I have this cool page I keep bookmarked in my browser bar. It’s a page that keeps account of whether Mercury is retrograde or not. Most New-Age-y types such as myself know about the Mercury retrograde thing, but in case you don’t, here is a link to the Wikipedia page on the topic.
If Mercury IS retrograde, the page informs me: “Yes. That may account for the weirdness.”
If it is NOT, then: “No. Something else must be bumming you out.” I love the Sixties language of these two responses. Not being a scientist OR an astrologer, I am not about to try to explain this idea to you, but what I do understand is that if Mercury IS retrograde, things are likely to not exactly turn out the way you expect them to. It is not a good time to start new projects, supposedly, or to try to go places or do things. The results may not exactly be bad, just unexpected. This is the short version. Obviously, there is much more to this whole Mercury thing. I have at least two friends who are Vedic astrologers and would probably scoff at this explanation, but There It Is.
Now, whether or not I believe in astrology kind of depends on which day you ask me about it. Sometimes I do, and sometimes I don’t. My teacher, Hazrat Inayat Khan, says that this kind of belief tends to fall away as the soul evolves, and has less and less influence. That makes sense to me. Yet as an Indian, he had great respect for these occult sciences:
The science of astrology was based on the science of cosmic vibration. Everything depends on vibratory conditions, including the position of the stars and planets, individuals, nations, races, and all objects. A great deal of the secret power, which the Hindus have found in the science of music, has been derived from the science of astrology. Every note of Indian music corresponds with a certain planet; every note has a certain color; every note denotes a certain pitch of nature, a certain pitch of the animal world. — Inayat Khan
It seems that, whether or not the soul grows beyond the science of vibration, life is always governed by it.
◇ ◇ ◇ ◇ ◇
Using the information ▸
[1] In the post on Mercury retrograde, what does the bookmarked page say when Mercury is not retrograde?
[2] Carry on writing the post on Mercury retrograde, starting after its last sentence.
The listing after this point is separate material, unrelated to the post on Mercury retrograde.
◇ ◇ ◇ ◇ ◇
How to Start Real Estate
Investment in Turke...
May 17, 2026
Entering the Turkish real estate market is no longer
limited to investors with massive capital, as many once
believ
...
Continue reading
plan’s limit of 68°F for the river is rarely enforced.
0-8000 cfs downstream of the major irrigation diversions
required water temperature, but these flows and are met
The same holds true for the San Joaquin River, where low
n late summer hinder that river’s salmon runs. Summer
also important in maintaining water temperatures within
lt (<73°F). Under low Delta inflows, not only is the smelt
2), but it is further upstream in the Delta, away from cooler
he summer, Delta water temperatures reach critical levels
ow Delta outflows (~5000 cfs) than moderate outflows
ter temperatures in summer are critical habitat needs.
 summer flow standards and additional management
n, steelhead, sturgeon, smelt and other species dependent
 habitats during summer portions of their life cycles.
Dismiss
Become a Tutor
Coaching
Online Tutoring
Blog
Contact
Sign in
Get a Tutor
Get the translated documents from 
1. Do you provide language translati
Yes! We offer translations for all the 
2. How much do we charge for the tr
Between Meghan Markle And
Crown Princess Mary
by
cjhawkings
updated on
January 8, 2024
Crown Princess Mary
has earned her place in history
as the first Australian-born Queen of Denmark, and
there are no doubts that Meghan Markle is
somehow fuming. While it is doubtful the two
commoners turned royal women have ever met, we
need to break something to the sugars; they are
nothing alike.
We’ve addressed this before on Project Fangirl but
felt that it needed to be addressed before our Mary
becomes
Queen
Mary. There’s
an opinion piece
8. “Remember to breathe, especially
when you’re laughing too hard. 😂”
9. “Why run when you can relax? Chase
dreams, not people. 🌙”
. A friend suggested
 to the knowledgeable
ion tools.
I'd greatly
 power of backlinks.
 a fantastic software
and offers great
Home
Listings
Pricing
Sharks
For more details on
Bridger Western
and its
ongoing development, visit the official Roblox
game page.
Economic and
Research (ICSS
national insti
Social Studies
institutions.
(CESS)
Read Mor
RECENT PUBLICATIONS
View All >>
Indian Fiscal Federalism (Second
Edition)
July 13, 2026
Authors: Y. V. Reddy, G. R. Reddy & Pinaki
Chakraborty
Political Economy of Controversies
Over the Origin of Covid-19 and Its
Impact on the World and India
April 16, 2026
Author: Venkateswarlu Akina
◇ ◇ ◇ ◇ ◇
Answers to the tasks ▸
[1] "No. Something else must be bumming you out."

[2]
I have been struggling with some big issues lately, and I cannot deny that I have been letting them get to me. So last week I came up with the idea of taking off for the beach for a few days, and my husband liked the idea. We did not think to consult my Mercury page, and I am wondering if we should have. I doubt that if I’d known that old Mercury was in retrograde that I would have decided not to go, but maybe. I guess it would depend on whether it was a day when I believed in such things (skepticism is a convenient thing!). In any event, we set off for the beach with our little Westie (West Highland White Terrier), and for the most part, all was well. The weather was good for this time of year, and we had rented a cottage on the beach. I find Sister Ocean to be very healing.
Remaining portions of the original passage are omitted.